_Exercise instructions:_ Turn every line of the records below into a JSON list of strings, one string per line, skipping any blank lines. Leave the pictures out of your answer.

++++ Records to process ++++

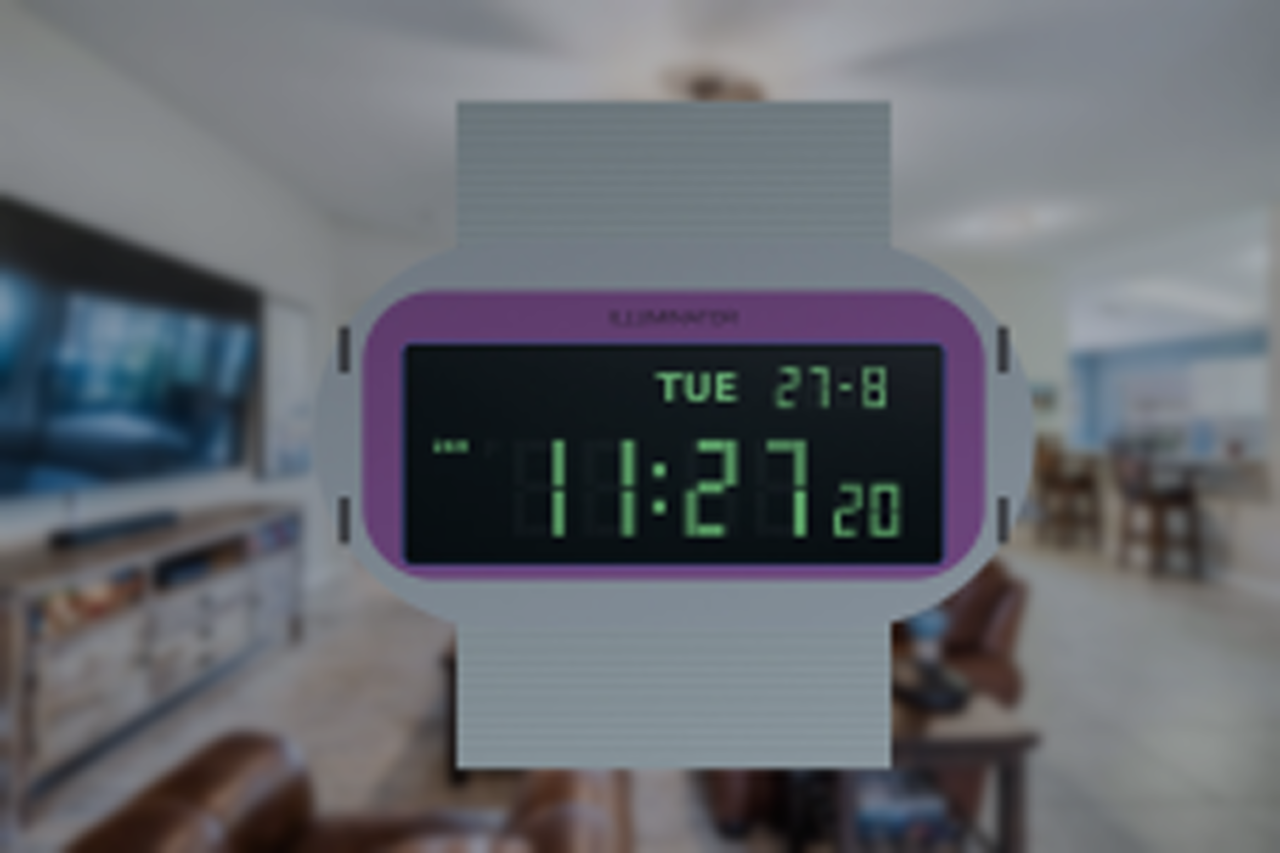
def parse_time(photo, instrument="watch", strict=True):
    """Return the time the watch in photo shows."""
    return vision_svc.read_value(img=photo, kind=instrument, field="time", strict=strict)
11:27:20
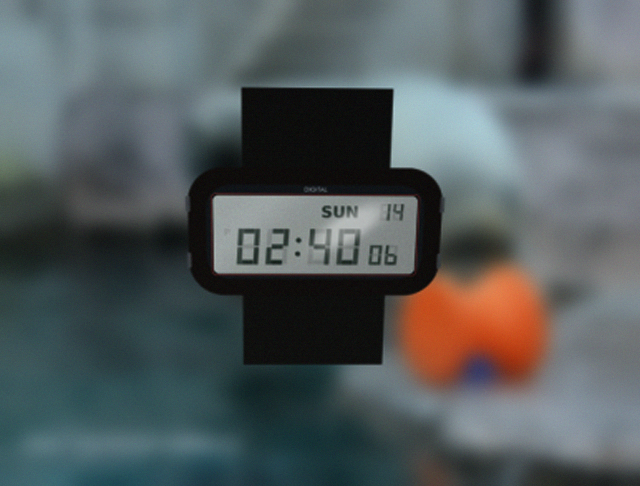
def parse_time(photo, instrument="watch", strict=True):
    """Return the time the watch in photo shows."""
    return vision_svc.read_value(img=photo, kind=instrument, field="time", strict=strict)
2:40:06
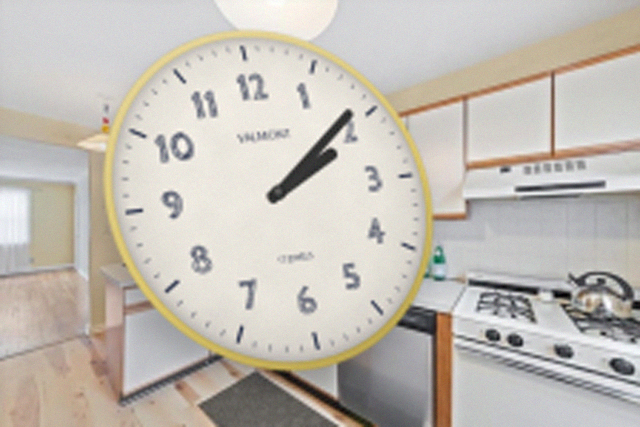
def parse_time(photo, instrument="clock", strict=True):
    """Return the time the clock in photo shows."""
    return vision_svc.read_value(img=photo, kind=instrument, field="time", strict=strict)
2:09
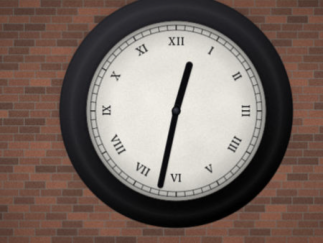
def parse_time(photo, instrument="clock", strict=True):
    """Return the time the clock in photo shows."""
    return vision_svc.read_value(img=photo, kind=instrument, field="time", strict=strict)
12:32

++++

_Written response:_
[
  "def parse_time(photo, instrument=\"watch\", strict=True):",
  "    \"\"\"Return the time the watch in photo shows.\"\"\"",
  "    return vision_svc.read_value(img=photo, kind=instrument, field=\"time\", strict=strict)",
  "11:27:20",
  "def parse_time(photo, instrument=\"watch\", strict=True):",
  "    \"\"\"Return the time the watch in photo shows.\"\"\"",
  "    return vision_svc.read_value(img=photo, kind=instrument, field=\"time\", strict=strict)",
  "2:40:06",
  "def parse_time(photo, instrument=\"clock\", strict=True):",
  "    \"\"\"Return the time the clock in photo shows.\"\"\"",
  "    return vision_svc.read_value(img=photo, kind=instrument, field=\"time\", strict=strict)",
  "2:09",
  "def parse_time(photo, instrument=\"clock\", strict=True):",
  "    \"\"\"Return the time the clock in photo shows.\"\"\"",
  "    return vision_svc.read_value(img=photo, kind=instrument, field=\"time\", strict=strict)",
  "12:32"
]